Hmm.... I just got out the old RCA Receiving Tube handbook and the only
rectifier I can find with actual curves is the 5Y3... the curve is pretty
flat, but you're right that it isn't linear. No knee on it, though.

Is this typical? Are the gas-filled types significantly different (other
than the turn-on discontinuity)?

All vacuum rectifiers show a similar behaviour, corresponding to the so-called 2/3 law. The I-V curve is typically S-Shaped. At low currents, voltage drop grows with current. For higher currents, voltage drop does not grow too much with current.. If current exceeds tube ratings, voltage drop again strongly grows with current.

I could not find the curve for a mercury rectifier. An old RCA tube handbook reports:

- for model 83 (mercury rectifier): voltage drop: 15V
- for model 5U4 (vacuum rectifier): voltage drop: 44V at 225mA, 50V at 275mA, 54V at 300mA

73

Tony, I0JX

Bob,
Yes.
I happen to be restoring an HX-50 at this time. I believe the rectifier
tube is a 5R4GYB. The specs can be found on an application at:
http://tdsl.duncanamps.com/ (I use it a lot); There is it specifies a
voltage drop of 63v at 250ma DC. Also PIV=3100; I Cathode is 715ma max;
IRect is 250ma; RMS input is 900-0-900v. Also see ratings chart at:
http://tdsl.duncanamps.com/pdf/5r4.pdf . The final setting of the resistor
will ultimately be determined by obtaining the proper B+.

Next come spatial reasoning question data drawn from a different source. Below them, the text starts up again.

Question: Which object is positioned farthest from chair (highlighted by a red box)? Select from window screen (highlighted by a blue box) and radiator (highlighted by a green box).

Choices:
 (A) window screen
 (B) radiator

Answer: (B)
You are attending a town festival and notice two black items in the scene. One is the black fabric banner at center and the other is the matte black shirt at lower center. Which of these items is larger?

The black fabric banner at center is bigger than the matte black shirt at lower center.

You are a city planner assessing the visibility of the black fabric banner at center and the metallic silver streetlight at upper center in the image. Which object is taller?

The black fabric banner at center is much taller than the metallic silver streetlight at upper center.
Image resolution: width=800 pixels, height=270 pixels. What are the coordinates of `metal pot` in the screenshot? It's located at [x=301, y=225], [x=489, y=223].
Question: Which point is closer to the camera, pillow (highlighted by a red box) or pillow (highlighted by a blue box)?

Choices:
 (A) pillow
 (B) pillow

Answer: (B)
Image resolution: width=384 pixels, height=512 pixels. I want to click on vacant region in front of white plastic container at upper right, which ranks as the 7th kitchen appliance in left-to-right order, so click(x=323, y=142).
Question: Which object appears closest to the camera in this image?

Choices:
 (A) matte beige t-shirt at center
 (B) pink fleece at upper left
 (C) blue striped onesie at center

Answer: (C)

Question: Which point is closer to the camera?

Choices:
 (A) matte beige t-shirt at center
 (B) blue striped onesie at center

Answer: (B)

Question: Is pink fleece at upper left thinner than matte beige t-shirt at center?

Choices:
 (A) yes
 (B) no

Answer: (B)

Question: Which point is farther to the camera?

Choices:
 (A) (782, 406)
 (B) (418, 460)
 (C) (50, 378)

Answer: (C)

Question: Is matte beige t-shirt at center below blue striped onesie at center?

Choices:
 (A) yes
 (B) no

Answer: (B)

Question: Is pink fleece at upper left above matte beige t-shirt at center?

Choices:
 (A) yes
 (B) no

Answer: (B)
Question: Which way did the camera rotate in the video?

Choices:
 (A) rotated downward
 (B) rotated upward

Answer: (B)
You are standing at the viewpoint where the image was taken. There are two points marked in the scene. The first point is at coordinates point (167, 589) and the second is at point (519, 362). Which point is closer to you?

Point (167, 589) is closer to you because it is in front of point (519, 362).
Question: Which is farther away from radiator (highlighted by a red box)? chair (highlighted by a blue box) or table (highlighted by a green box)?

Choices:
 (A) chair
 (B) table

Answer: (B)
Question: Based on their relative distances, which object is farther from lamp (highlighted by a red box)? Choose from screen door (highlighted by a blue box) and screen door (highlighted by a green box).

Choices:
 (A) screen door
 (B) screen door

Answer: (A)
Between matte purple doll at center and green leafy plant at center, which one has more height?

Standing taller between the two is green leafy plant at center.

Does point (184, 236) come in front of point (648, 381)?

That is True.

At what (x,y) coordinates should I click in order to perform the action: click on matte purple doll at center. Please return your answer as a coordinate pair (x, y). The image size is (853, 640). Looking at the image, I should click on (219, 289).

Some one did the same thing to the unit I am restoring. So I will be doing
the above exercise too.

Were did you get the 500 volt electrolytic?

I hope this helps.

Paul P.

PS - I'd like to hear about your experiences. I am trying to get a clean
schematic. BAMA is missing significant parts of the schematic art work
around the Power supply 5R4.


wrote in message
ups.com...
Is the voltage drop across a vacume tube rectifier significantly higher
than a solid state plug in replacement? Previous owner of my HX-50
changed over to SS. I am changing out capacitors and just curious.

73
Bob
N9NEO